Analog Science Fiction and Fact, April 2007
Reviewed date: 2007 Feb 13
144 pages
144 pages
Karl Schroeder's Queen of Candesce is reasonably good, but I can't help but wish all the characters would die horribly. I didn't care much for the rest of the stories, although they were all serviceable. On the whole this is a decent but instantly forgettable issue.
- Serial (2 of 4): Queen of Candesce, by Karl Schroeder - Sequel to previously serialized Sun of Suns. Venera Fanning is castaway on Spyre, an immense relict city fully a dozen miles in diameter. With help from exiled Garth Diamandis, Venera works to find a way to escape Spyre so she can exact revenge on all her enemies.
- Novella: Small Pond, by C. Sanford Lowe & G. David Nordley - Liz Avonford risks all to ensure that her sister's Black Hole Project continues as planned.

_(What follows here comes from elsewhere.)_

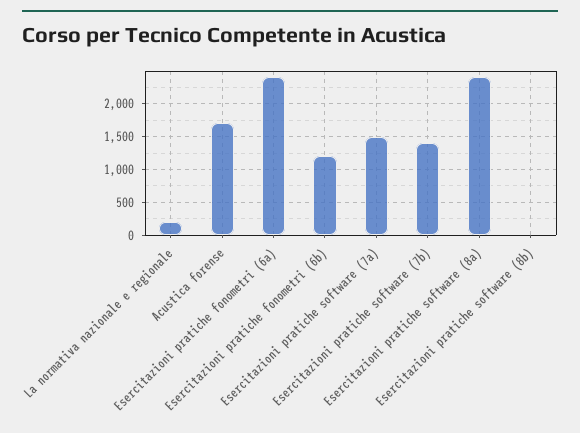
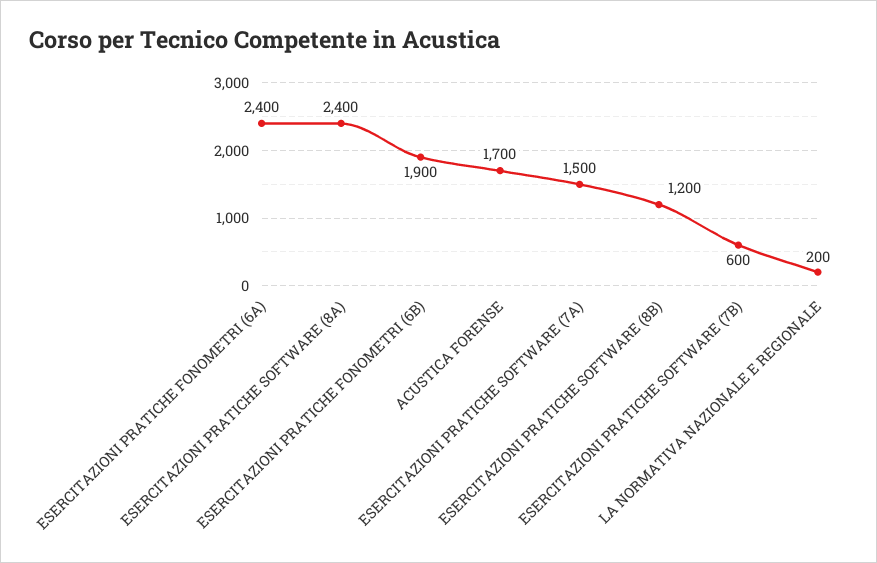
Esercitazioni pratiche fonometri (6b): 1200 -> 1900
Esercitazioni pratiche software (7b): 1400 -> 600
Esercitazioni pratiche software (8b): 0 -> 1200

- Novelette: Cool Neighbor, by Michael Shara & Jack McDevitt - Astronomer Kristi Lang studies brown dwarfs--which she posits are artificially created warning beacons--and discovers that one of these brown dwarfs appears to be wobbling with a six-month cycle.
- Short story: Trucks, by Amy Bechtel - Young Ryan cannot see numbers like normal people, but he effortlessly interprets facial expressions.
- Short story: Misquoting the Moon, by David Bartell - When an asteroid is about to destroy Earth, one man hunts the last of the elephants--then offers his guide a chance to escape with him to one of the lunar colonies.
- Science fact: Toward a Not-Just-Diamond Age, by Stephen L. Gillet, Ph.D. - Nanotechnology will be largely carbon-based, but plenty of other elements can be constructed into useful substances.